YOUR ASSIGNMENT - Every line of the entries that holds the word "adresses" is to be copied.

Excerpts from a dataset
....

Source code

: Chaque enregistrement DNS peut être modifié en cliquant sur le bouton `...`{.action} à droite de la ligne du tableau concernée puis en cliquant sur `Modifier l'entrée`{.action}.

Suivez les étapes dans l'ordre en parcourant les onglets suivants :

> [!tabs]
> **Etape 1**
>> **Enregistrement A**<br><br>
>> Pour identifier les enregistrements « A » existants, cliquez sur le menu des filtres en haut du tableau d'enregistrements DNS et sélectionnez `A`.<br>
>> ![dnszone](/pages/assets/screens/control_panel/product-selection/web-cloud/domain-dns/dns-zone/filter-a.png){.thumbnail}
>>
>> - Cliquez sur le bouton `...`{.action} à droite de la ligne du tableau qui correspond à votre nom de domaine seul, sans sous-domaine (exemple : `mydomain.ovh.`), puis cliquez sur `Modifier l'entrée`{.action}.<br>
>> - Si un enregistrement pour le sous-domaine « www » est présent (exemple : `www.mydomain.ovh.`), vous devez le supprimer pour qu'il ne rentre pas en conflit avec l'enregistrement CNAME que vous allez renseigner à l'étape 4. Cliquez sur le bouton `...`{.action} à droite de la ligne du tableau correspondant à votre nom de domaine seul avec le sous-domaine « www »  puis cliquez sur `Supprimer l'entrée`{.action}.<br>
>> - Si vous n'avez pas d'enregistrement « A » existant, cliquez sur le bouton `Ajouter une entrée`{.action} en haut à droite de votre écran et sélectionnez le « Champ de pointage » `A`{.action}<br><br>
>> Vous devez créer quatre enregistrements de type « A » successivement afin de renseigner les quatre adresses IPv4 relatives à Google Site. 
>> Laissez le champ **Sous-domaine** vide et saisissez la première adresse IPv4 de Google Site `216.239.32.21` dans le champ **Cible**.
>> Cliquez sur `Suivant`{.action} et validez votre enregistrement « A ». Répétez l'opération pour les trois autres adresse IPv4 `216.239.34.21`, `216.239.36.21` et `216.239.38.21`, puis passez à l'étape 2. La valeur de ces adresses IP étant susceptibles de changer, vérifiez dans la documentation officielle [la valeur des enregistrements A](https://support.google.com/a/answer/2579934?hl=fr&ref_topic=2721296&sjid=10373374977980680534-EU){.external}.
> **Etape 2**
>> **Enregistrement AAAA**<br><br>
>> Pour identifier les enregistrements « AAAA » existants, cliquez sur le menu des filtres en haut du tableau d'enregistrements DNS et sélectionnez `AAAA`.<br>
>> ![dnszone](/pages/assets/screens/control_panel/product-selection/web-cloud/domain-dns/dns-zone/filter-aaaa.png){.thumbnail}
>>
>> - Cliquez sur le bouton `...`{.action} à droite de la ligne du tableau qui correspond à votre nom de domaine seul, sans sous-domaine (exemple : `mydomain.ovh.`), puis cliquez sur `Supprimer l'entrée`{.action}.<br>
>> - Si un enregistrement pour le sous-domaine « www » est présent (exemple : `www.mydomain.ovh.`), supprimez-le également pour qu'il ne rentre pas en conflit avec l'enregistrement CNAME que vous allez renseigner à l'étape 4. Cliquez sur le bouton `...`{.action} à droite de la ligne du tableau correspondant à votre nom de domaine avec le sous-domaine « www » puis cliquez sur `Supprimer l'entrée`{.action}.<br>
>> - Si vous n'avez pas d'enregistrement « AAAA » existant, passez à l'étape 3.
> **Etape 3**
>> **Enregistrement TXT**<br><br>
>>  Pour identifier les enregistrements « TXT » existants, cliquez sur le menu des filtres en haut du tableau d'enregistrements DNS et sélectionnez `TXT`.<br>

....

ANSWER TO THE PROBLEM -
>> Vous devez créer quatre enregistrements de type « A » successivement afin de renseigner les quatre adresses IPv4 relatives à Google Site. 
>> Cliquez sur `Suivant`{.action} et validez votre enregistrement « A ». Répétez l'opération pour les trois autres adresse IPv4 `216.239.34.21`, `216.239.36.21` et `216.239.38.21`, puis passez à l'étape 2. La valeur de ces adresses IP étant susceptibles de changer, vérifiez dans la documentation officielle [la valeur des enregistrements A](https://support.google.com/a/answer/2579934?hl=fr&ref_topic=2721296&sjid=10373374977980680534-EU){.external}.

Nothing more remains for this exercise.